__EXCERPTED DATA__

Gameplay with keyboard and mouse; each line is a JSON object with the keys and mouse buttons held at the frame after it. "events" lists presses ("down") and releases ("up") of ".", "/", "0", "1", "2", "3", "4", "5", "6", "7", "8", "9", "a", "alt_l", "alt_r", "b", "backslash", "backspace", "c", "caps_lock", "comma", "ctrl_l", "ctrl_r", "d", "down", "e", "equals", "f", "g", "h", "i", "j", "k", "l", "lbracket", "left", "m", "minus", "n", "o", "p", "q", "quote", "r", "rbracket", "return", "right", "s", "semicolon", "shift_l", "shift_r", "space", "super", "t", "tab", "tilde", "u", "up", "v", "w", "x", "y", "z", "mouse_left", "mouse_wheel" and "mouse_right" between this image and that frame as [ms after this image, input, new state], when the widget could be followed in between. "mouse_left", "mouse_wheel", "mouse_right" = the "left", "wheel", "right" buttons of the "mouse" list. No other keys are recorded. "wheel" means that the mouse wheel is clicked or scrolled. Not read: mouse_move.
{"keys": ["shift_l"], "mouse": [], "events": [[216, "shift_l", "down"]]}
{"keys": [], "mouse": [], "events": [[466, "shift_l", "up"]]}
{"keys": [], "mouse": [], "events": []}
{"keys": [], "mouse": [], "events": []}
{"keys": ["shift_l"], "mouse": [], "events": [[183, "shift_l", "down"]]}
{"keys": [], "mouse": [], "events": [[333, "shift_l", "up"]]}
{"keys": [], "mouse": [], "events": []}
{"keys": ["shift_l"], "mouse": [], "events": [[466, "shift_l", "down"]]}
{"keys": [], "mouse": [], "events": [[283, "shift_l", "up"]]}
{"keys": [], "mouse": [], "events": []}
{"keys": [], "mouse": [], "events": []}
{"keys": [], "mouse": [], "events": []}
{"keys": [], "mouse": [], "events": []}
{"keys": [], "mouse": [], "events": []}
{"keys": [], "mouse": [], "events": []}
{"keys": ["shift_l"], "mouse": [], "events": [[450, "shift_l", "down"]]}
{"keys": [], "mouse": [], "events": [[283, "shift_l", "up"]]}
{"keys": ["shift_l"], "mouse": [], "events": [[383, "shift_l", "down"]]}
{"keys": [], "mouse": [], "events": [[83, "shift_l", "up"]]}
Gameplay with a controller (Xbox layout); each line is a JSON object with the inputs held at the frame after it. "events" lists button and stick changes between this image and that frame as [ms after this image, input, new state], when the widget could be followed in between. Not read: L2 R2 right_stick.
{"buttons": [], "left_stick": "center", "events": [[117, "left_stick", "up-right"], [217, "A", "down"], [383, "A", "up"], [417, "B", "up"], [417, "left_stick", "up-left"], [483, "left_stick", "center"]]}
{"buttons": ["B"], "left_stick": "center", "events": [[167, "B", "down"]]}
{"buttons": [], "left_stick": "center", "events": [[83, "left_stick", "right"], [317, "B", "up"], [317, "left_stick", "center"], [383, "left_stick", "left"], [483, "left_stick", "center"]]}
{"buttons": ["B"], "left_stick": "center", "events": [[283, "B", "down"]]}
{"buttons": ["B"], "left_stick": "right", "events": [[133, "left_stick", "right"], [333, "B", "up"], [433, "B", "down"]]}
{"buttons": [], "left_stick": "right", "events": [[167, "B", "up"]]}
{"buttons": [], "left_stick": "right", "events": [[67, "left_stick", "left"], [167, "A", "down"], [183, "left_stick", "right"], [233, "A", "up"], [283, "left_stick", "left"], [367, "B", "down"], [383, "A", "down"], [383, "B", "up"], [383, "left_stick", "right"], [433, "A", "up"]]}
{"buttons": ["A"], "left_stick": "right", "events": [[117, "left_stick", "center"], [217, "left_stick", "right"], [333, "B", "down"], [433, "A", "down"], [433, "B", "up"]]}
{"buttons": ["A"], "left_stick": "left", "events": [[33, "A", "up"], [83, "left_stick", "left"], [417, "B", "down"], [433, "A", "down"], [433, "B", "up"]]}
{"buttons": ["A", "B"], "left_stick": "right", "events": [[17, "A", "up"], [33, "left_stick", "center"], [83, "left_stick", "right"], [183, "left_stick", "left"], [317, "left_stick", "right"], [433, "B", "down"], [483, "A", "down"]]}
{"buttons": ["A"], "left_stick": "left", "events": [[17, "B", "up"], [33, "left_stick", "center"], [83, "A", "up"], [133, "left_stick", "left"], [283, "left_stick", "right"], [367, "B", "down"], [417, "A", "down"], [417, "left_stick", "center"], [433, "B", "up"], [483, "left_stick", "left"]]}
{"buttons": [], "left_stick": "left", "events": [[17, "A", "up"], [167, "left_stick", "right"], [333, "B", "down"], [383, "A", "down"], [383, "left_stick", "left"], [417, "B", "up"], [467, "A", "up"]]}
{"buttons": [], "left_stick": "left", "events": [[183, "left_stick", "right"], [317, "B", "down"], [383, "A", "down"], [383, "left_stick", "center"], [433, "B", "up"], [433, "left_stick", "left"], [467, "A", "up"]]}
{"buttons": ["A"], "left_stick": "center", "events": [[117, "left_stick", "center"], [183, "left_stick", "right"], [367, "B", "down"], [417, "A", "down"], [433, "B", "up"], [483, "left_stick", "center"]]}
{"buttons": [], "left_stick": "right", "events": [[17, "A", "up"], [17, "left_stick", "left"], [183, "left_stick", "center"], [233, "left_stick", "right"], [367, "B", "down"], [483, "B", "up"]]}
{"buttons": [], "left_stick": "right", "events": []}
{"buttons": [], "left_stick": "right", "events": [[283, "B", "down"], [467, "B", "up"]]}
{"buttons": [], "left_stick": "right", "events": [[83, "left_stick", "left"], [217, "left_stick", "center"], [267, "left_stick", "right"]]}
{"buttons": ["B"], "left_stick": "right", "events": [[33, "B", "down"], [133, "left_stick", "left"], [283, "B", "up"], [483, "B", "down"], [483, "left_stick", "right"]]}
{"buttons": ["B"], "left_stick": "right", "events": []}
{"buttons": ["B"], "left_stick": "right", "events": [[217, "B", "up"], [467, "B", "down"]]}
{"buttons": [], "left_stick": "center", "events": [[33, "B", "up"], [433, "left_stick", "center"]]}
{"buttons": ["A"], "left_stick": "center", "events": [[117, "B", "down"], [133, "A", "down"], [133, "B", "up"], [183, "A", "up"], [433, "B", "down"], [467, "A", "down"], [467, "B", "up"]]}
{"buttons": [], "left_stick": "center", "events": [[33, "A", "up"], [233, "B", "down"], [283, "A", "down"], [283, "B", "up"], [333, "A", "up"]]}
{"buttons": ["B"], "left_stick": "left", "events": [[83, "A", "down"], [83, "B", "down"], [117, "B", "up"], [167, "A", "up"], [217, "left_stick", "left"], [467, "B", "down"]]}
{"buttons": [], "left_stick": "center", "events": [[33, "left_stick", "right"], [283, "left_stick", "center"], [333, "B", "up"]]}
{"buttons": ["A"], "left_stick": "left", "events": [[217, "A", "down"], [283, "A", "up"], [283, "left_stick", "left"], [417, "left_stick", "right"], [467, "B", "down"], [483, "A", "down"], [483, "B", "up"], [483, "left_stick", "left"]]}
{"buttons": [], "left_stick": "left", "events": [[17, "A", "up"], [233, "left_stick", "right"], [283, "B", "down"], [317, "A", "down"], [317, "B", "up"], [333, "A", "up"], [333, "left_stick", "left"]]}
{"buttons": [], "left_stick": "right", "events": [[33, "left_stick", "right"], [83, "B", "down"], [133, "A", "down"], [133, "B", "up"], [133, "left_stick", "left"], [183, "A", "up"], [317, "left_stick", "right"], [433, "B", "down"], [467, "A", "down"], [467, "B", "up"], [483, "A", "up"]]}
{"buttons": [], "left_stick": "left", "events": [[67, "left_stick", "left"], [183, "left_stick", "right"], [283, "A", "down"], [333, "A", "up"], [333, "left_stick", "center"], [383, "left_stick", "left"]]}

__PROBLEM TO SOLVE__
The reply should contain all of the entries exactly as shown above.

__EXERCISE OUTPUT__
Gameplay with keyboard and mouse; each line is a JSON object with the keys and mouse buttons held at the frame after it. "events" lists presses ("down") and releases ("up") of ".", "/", "0", "1", "2", "3", "4", "5", "6", "7", "8", "9", "a", "alt_l", "alt_r", "b", "backslash", "backspace", "c", "caps_lock", "comma", "ctrl_l", "ctrl_r", "d", "down", "e", "equals", "f", "g", "h", "i", "j", "k", "l", "lbracket", "left", "m", "minus", "n", "o", "p", "q", "quote", "r", "rbracket", "return", "right", "s", "semicolon", "shift_l", "shift_r", "space", "super", "t", "tab", "tilde", "u", "up", "v", "w", "x", "y", "z", "mouse_left", "mouse_wheel" and "mouse_right" between this image and that frame as [ms after this image, input, new state], when the widget could be followed in between. "mouse_left", "mouse_wheel", "mouse_right" = the "left", "wheel", "right" buttons of the "mouse" list. No other keys are recorded. "wheel" means that the mouse wheel is clicked or scrolled. Not read: mouse_move.
{"keys": ["shift_l"], "mouse": [], "events": [[216, "shift_l", "down"]]}
{"keys": [], "mouse": [], "events": [[466, "shift_l", "up"]]}
{"keys": [], "mouse": [], "events": []}
{"keys": [], "mouse": [], "events": []}
{"keys": ["shift_l"], "mouse": [], "events": [[183, "shift_l", "down"]]}
{"keys": [], "mouse": [], "events": [[333, "shift_l", "up"]]}
{"keys": [], "mouse": [], "events": []}
{"keys": ["shift_l"], "mouse": [], "events": [[466, "shift_l", "down"]]}
{"keys": [], "mouse": [], "events": [[283, "shift_l", "up"]]}
{"keys": [], "mouse": [], "events": []}
{"keys": [], "mouse": [], "events": []}
{"keys": [], "mouse": [], "events": []}
{"keys": [], "mouse": [], "events": []}
{"keys": [], "mouse": [], "events": []}
{"keys": [], "mouse": [], "events": []}
{"keys": ["shift_l"], "mouse": [], "events": [[450, "shift_l", "down"]]}
{"keys": [], "mouse": [], "events": [[283, "shift_l", "up"]]}
{"keys": ["shift_l"], "mouse": [], "events": [[383, "shift_l", "down"]]}
{"keys": [], "mouse": [], "events": [[83, "shift_l", "up"]]}
Gameplay with a controller (Xbox layout); each line is a JSON object with the inputs held at the frame after it. "events" lists button and stick changes between this image and that frame as [ms after this image, input, new state], when the widget could be followed in between. Not read: L2 R2 right_stick.
{"buttons": [], "left_stick": "center", "events": [[117, "left_stick", "up-right"], [217, "A", "down"], [383, "A", "up"], [417, "B", "up"], [417, "left_stick", "up-left"], [483, "left_stick", "center"]]}
{"buttons": ["B"], "left_stick": "center", "events": [[167, "B", "down"]]}
{"buttons": [], "left_stick": "center", "events": [[83, "left_stick", "right"], [317, "B", "up"], [317, "left_stick", "center"], [383, "left_stick", "left"], [483, "left_stick", "center"]]}
{"buttons": ["B"], "left_stick": "center", "events": [[283, "B", "down"]]}
{"buttons": ["B"], "left_stick": "right", "events": [[133, "left_stick", "right"], [333, "B", "up"], [433, "B", "down"]]}
{"buttons": [], "left_stick": "right", "events": [[167, "B", "up"]]}
{"buttons": [], "left_stick": "right", "events": [[67, "left_stick", "left"], [167, "A", "down"], [183, "left_stick", "right"], [233, "A", "up"], [283, "left_stick", "left"], [367, "B", "down"], [383, "A", "down"], [383, "B", "up"], [383, "left_stick", "right"], [433, "A", "up"]]}
{"buttons": ["A"], "left_stick": "right", "events": [[117, "left_stick", "center"], [217, "left_stick", "right"], [333, "B", "down"], [433, "A", "down"], [433, "B", "up"]]}
{"buttons": ["A"], "left_stick": "left", "events": [[33, "A", "up"], [83, "left_stick", "left"], [417, "B", "down"], [433, "A", "down"], [433, "B", "up"]]}
{"buttons": ["A", "B"], "left_stick": "right", "events": [[17, "A", "up"], [33, "left_stick", "center"], [83, "left_stick", "right"], [183, "left_stick", "left"], [317, "left_stick", "right"], [433, "B", "down"], [483, "A", "down"]]}
{"buttons": ["A"], "left_stick": "left", "events": [[17, "B", "up"], [33, "left_stick", "center"], [83, "A", "up"], [133, "left_stick", "left"], [283, "left_stick", "right"], [367, "B", "down"], [417, "A", "down"], [417, "left_stick", "center"], [433, "B", "up"], [483, "left_stick", "left"]]}
{"buttons": [], "left_stick": "left", "events": [[17, "A", "up"], [167, "left_stick", "right"], [333, "B", "down"], [383, "A", "down"], [383, "left_stick", "left"], [417, "B", "up"], [467, "A", "up"]]}
{"buttons": [], "left_stick": "left", "events": [[183, "left_stick", "right"], [317, "B", "down"], [383, "A", "down"], [383, "left_stick", "center"], [433, "B", "up"], [433, "left_stick", "left"], [467, "A", "up"]]}
{"buttons": ["A"], "left_stick": "center", "events": [[117, "left_stick", "center"], [183, "left_stick", "right"], [367, "B", "down"], [417, "A", "down"], [433, "B", "up"], [483, "left_stick", "center"]]}
{"buttons": [], "left_stick": "right", "events": [[17, "A", "up"], [17, "left_stick", "left"], [183, "left_stick", "center"], [233, "left_stick", "right"], [367, "B", "down"], [483, "B", "up"]]}
{"buttons": [], "left_stick": "right", "events": []}
{"buttons": [], "left_stick": "right", "events": [[283, "B", "down"], [467, "B", "up"]]}
{"buttons": [], "left_stick": "right", "events": [[83, "left_stick", "left"], [217, "left_stick", "center"], [267, "left_stick", "right"]]}
{"buttons": ["B"], "left_stick": "right", "events": [[33, "B", "down"], [133, "left_stick", "left"], [283, "B", "up"], [483, "B", "down"], [483, "left_stick", "right"]]}
{"buttons": ["B"], "left_stick": "right", "events": []}
{"buttons": ["B"], "left_stick": "right", "events": [[217, "B", "up"], [467, "B", "down"]]}
{"buttons": [], "left_stick": "center", "events": [[33, "B", "up"], [433, "left_stick", "center"]]}
{"buttons": ["A"], "left_stick": "center", "events": [[117, "B", "down"], [133, "A", "down"], [133, "B", "up"], [183, "A", "up"], [433, "B", "down"], [467, "A", "down"], [467, "B", "up"]]}
{"buttons": [], "left_stick": "center", "events": [[33, "A", "up"], [233, "B", "down"], [283, "A", "down"], [283, "B", "up"], [333, "A", "up"]]}
{"buttons": ["B"], "left_stick": "left", "events": [[83, "A", "down"], [83, "B", "down"], [117, "B", "up"], [167, "A", "up"], [217, "left_stick", "left"], [467, "B", "down"]]}
{"buttons": [], "left_stick": "center", "events": [[33, "left_stick", "right"], [283, "left_stick", "center"], [333, "B", "up"]]}
{"buttons": ["A"], "left_stick": "left", "events": [[217, "A", "down"], [283, "A", "up"], [283, "left_stick", "left"], [417, "left_stick", "right"], [467, "B", "down"], [483, "A", "down"], [483, "B", "up"], [483, "left_stick", "left"]]}
{"buttons": [], "left_stick": "left", "events": [[17, "A", "up"], [233, "left_stick", "right"], [283, "B", "down"], [317, "A", "down"], [317, "B", "up"], [333, "A", "up"], [333, "left_stick", "left"]]}
{"buttons": [], "left_stick": "right", "events": [[33, "left_stick", "right"], [83, "B", "down"], [133, "A", "down"], [133, "B", "up"], [133, "left_stick", "left"], [183, "A", "up"], [317, "left_stick", "right"], [433, "B", "down"], [467, "A", "down"], [467, "B", "up"], [483, "A", "up"]]}
{"buttons": [], "left_stick": "left", "events": [[67, "left_stick", "left"], [183, "left_stick", "right"], [283, "A", "down"], [333, "A", "up"], [333, "left_stick", "center"], [383, "left_stick", "left"]]}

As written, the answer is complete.